Je soupirai, me maudissant une fois de plus de m'être impliqué. Cette même fille pense maintenant que j'ai une obligation envers elle. Eh bien, petite info : je n'en ai pas. Mon obligation est envers moi-même, et seulement moi. Mon père et moi avions établi ces règles pour une raison, et j'avais tout foutu en l'air. J'avais laissé mes émotions débridées prendre le dessus. Je me retournai lentement, la regardant pleurer à même le sol, des frissons la secouant à cause du froid mordant de l'air.
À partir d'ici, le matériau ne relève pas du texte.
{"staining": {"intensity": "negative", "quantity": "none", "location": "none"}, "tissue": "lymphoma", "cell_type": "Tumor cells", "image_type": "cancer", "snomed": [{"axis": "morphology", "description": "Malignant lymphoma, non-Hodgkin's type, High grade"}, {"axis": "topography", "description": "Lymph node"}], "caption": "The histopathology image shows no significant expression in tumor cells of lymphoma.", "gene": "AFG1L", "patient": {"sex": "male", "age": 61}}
Je laissai tomber mon sac avec un bruit sourd, me reprochant sans cesse de l'avoir sauvée, tout en marchant vers l'endroit où elle s'était effondrée. Je n'avais jamais été doué pour les interactions sociales, avant la fin du monde je restais surtout seul, trouvant difficile de communiquer sans paraître méchant ou impoli. Il semble que les vieilles habitudes ont la vie dure, je l'avais probablement effrayée, tout le monde sait que la magie est la raison de la fin du monde. C'est pourquoi il a toujours été plus sûr de la cacher plutôt que de l'utiliser, mais si je ne m'étais pas surpassé, elle et moi ne serions pas ici.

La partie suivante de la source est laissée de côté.